THINGS ON THE INTERNET
Things We Found on eBay: A Harper Home Run Ticket and a Roller Hockey Jersey (Not Worn by Matthew Perry)
By David Cho at
Bryce Harper 5/27/12 4th Home Run #4 Ticket Unused! - $6.00
On the surface, this seems like a perfectly harmless and inconsequential eBay listing that like many others before it makes you ask yourself, "All right, who would really buy this?" But then when you look a little closer, this item makes even less sense, because the very question you just asked gets answered when you see that there are only six available — AND FOUR ALREADY SOLD. Four people saw this listing and then bought it — and that is just in the last 36 hours.
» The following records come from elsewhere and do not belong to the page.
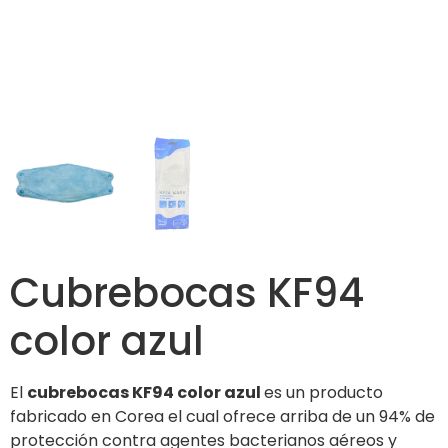
Cubrebocas KF94
color azul
El
cubrebocas KF94 color azul
es un producto
fabricado en Corea el cual ofrece arriba de un 94% de
protección contra agentes bacterianos aéreos y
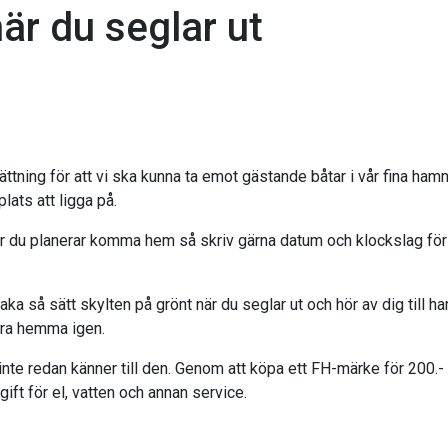
är du seglar ut
ttning för att vi ska kunna ta emot gästande båtar i vår fina hamn
lats att ligga på.
 när du planerar komma hem så skriv gärna datum och klockslag f
baka så sätt skylten på grönt när du seglar ut och hör av dig till
ara hemma igen.
nte redan känner till den. Genom att köpa ett FH-märke för 200.- k
ift för el, vatten och annan service.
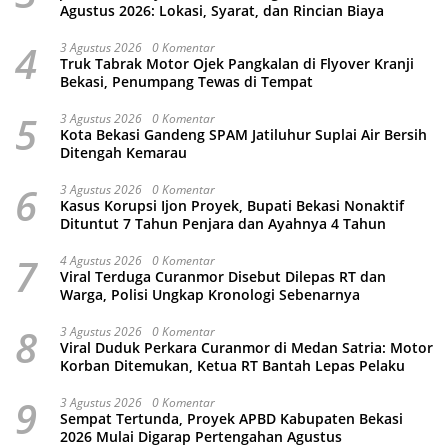
Agustus 2026: Lokasi, Syarat, dan Rincian Biaya
4
3 Agustus 2026
0 Komentar
Truk Tabrak Motor Ojek Pangkalan di Flyover Kranji
Bekasi, Penumpang Tewas di Tempat
5
3 Agustus 2026
0 Komentar
Kota Bekasi Gandeng SPAM Jatiluhur Suplai Air Bersih
Ditengah Kemarau
6
3 Agustus 2026
0 Komentar
Kasus Korupsi Ijon Proyek, Bupati Bekasi Nonaktif
Dituntut 7 Tahun Penjara dan Ayahnya 4 Tahun
7
4 Agustus 2026
0 Komentar
Viral Terduga Curanmor Disebut Dilepas RT dan
Warga, Polisi Ungkap Kronologi Sebenarnya
8
3 Agustus 2026
0 Komentar
Viral Duduk Perkara Curanmor di Medan Satria: Motor
Korban Ditemukan, Ketua RT Bantah Lepas Pelaku
9
3 Agustus 2026
0 Komentar
Sempat Tertunda, Proyek APBD Kabupaten Bekasi
2026 Mulai Digarap Pertengahan Agustus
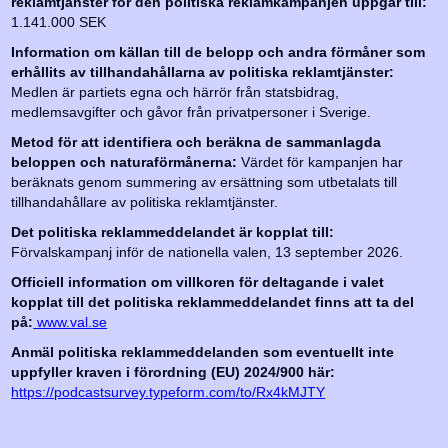
reklamtjänster för den politiska reklamkampanjen uppgår till:
1.141.000 SEK
Information om källan till de belopp och andra förmåner som
erhållits av tillhandahållarna av politiska reklamtjänster:
Medlen är partiets egna och härrör från statsbidrag,
medlemsavgifter och gåvor från privatpersoner i Sverige.
Metod för att identifiera och beräkna de sammanlagda
beloppen och naturaförmånerna:
Värdet för kampanjen har
beräknats genom summering av ersättning som utbetalats till
tillhandahållare av politiska reklamtjänster.
Det politiska reklammeddelandet är kopplat till:
Förvalskampanj inför de nationella valen, 13 september 2026.
Officiell information om villkoren för deltagande i valet
kopplat till det politiska reklammeddelandet finns att ta del
på:
www.val.se
Anmäl politiska reklammeddelanden som eventuellt inte
uppfyller kraven i förordning (EU) 2024/900 här:
https://podcastsurvey.typeform.com/to/Rx4kMJTY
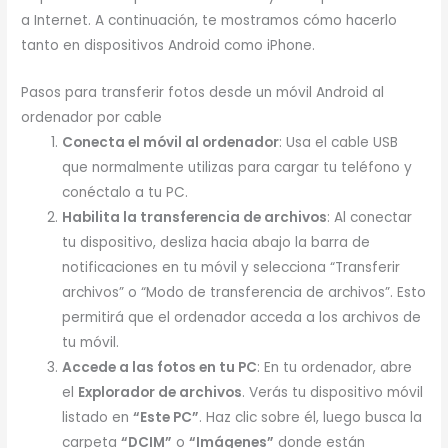
a Internet. A continuación, te mostramos cómo hacerlo
tanto en dispositivos Android como iPhone.
Pasos para transferir fotos desde un móvil Android al
ordenador por cable
Conecta el móvil al ordenador
: Usa el cable USB
que normalmente utilizas para cargar tu teléfono y
conéctalo a tu PC.
Habilita la transferencia de archivos
: Al conectar
tu dispositivo, desliza hacia abajo la barra de
notificaciones en tu móvil y selecciona “Transferir
archivos” o “Modo de transferencia de archivos”. Esto
permitirá que el ordenador acceda a los archivos de
tu móvil.
Accede a las fotos en tu PC
: En tu ordenador, abre
el
Explorador de archivos
. Verás tu dispositivo móvil
listado en
“Este PC”
. Haz clic sobre él, luego busca la
carpeta
“DCIM”
o
“Imágenes”
donde están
Let's go one level deeper here. The page counter currently has 27 views, according to the little counter thing on the bottom, so that means, besides Sarah Larimer (who found this listing) and me, of the 25 people who previously looked at this item, four of them could not contain their excitement at the opportunity to buy a ticket stub for a game that (most likely) they did not attend and felt compelled to pay $6 to "buy it now." That's almost a 20 percent conversion rate (the rate of views that turn into, in this case, sales) — do you know what converts that high? Almost nothing! The average conversion of selling things on the Internet is LESS THAN 3 PERCENT. Think about what's happening right now: Bryce Harper is bending the conventional laws of the Internet at his whim with ticket stubs of a random game in which he hit a home run. IS THERE ANYTHING BRYCE HARPER CAN'T DO?!